Personal Finance for Economic Justice

Where would Jesus bank?This afternoon a spirited crowd of 150 people showed up at the Bank of America’s (BoA) main branch in Boston to kick off a campaign called “Move Our Money" as part of a national effort to reinstate federal usury laws with a 10% cap on credit card interest rates. The event was organized by the Greater Boston Interfaith Organization, a coalition of over 50 faith-based and secular organizations (such as churches, synagogues, mosques, unions, and community development corporations), with whom UFE has provided support through our popular economics educational program.

With drums, horns, chants, whoops and hollers, the crowd responded to the call to “Move Our Money” by closing credit card, checking and savings accounts with BoA which refuses to go along with the Commonwealth of Massachusetts’ usury law capping interest rates at 18%. During the one-hour demonstration, 121 individuals and organizations divested from BoA.

Bank of America, GBIO literature points out, received a $5 billion taxpayer bailout in 2008 despite earning annual profits of $4.1 billion. In 2009, BoA awarded their investment banking employees bonuses totaling $4.4 billion, an average of $400,000 per employee. Yet they refuse to cap their credit card interest rates at 18%.

While GBIO’s Debt to Assets (D2A) financial literacy program teaches folks how mortgages and other loans work, how to avoid predatory lenders, and how to maintain a high credit rating, they have also invited UFE to provide D2A participants with an accessible big picture analysis of the economy. Together we explore how changes in financial regulations, tax laws, and spending decisions have enabled a relatively small group of wealthy investors and financial sector management to accumulate vast wealth, pushing economic inequality to heights not seen since just before the Great Depression.

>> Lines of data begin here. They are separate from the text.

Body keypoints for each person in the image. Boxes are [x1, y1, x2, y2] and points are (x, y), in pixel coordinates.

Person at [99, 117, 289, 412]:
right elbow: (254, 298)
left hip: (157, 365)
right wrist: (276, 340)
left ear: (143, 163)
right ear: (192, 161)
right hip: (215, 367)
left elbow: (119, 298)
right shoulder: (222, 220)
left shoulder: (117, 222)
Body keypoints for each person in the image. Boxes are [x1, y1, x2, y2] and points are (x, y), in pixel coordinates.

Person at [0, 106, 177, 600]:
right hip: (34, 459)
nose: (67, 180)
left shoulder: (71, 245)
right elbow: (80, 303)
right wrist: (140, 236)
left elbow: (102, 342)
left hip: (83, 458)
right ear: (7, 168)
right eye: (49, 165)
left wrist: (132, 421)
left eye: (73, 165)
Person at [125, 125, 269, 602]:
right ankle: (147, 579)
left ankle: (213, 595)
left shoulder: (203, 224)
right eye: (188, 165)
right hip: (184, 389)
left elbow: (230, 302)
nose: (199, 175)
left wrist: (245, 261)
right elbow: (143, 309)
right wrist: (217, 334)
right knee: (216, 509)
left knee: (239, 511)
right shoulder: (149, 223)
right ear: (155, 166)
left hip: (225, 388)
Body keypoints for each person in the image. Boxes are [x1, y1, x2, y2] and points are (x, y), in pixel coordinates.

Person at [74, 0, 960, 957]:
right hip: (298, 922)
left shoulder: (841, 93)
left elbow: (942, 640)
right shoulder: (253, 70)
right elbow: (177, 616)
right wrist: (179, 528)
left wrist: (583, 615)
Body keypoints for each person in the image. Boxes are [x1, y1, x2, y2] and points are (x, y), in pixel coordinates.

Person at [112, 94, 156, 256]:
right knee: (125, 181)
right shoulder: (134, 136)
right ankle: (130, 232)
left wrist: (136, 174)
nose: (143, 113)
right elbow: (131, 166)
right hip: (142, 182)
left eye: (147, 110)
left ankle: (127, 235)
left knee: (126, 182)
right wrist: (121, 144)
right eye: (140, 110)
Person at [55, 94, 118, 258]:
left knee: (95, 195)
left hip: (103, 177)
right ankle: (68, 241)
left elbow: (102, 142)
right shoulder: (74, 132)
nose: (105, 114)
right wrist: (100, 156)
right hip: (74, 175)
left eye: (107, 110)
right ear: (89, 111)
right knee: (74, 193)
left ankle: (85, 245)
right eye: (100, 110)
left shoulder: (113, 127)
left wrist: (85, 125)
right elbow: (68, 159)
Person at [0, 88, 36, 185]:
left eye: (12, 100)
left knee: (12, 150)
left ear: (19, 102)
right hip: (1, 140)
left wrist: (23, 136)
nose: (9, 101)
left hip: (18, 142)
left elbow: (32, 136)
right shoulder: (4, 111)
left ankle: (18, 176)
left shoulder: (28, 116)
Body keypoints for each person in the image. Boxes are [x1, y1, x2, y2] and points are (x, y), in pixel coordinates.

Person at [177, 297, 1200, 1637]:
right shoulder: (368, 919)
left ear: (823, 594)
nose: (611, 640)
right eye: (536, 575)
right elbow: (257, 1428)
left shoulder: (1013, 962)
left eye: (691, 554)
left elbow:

The relaxing of the rules that permit banks and credit card companies to raise interest rates to what just a few decades ago would have thrown them in jail for usury, is directly addressed by GBIO’s long term campaign: 10 percent is enough! Since Massachusetts has a law that caps interest rates at 18% for banks chartered in the state, the current phase of the campaign is demanding that BoA (based in North Carolina) agree to abide by the Massachusetts cap.